The airlines, which face a combined $605,000 in penalties, have 30 days to respond to the proposed fines. The FAA has stepped up fines on the aviation industry after being accused of inaction.

December 23, 2010|Bloomberg News

AMR Corp.'s American Eagle regional carrier and Continental Airlines face a combined $605,000 in possible fines for maintenance flaws, the Federal Aviation Administration said.

Eagle, based in Fort Worth, may be penalized $330,000 after inspectors found that it had flown two planes with seats that would not stow into the upright and locked position, the agency said Wednesday.

Continental, part of Chicago-based United Continental Holdings Inc., faces a $275,000 fine after operating two Boeing Co. 737-900ER planes on 73 flights with incorrect landing gear wheel-tire assemblies installed, according to the FAA. Both carriers have 30 days to respond to the proposed fines.

"We disagree" with the proposed FAA penalty, AMR spokesman Tim Smith said in an e-mail. "The amount proposed is excessive."

Eagle executives will meet with the FAA to discuss the case, he said.

Mary Clark, a Continental spokeswoman, didn't immediately respond to a request for comment.

The FAA under President Obama has increased fines on the aviation industry compared with President George W. Bush's term, federal data show. The FAA proposed $77.4 million in fines in the 12 months ended Sept. 30, Obama's first full fiscal year in office. That's up 66% from the $46.7 million proposed for the year ended Sept. 30, 2008, when Bush was in office.

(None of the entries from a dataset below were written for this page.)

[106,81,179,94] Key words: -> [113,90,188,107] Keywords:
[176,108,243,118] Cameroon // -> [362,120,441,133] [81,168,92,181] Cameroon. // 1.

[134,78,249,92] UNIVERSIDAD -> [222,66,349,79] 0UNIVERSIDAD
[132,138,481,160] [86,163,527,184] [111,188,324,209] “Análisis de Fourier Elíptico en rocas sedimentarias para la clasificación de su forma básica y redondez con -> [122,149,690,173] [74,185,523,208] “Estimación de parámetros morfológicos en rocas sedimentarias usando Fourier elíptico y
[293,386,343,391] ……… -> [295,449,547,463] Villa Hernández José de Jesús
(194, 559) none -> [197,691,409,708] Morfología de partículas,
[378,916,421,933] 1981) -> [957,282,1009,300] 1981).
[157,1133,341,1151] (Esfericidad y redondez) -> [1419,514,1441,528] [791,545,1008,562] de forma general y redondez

Democrats complained of inaction under Bush. House Transportation and Infrastructure Committee Chairman James L. Oberstar (D-Minn.) faulted the FAA in 2008 for "a carrier-favorable, cozy relationship" after his panel found that Dallas-based Southwest Airlines Co. missed certain inspections of Boeing 737s.

The FAA proposed a record $24.2-million fine against American Airlines in August for alleged maintenance flaws that grounded a fleet of Boeing Co. MD-80s in 2008. American is appealing.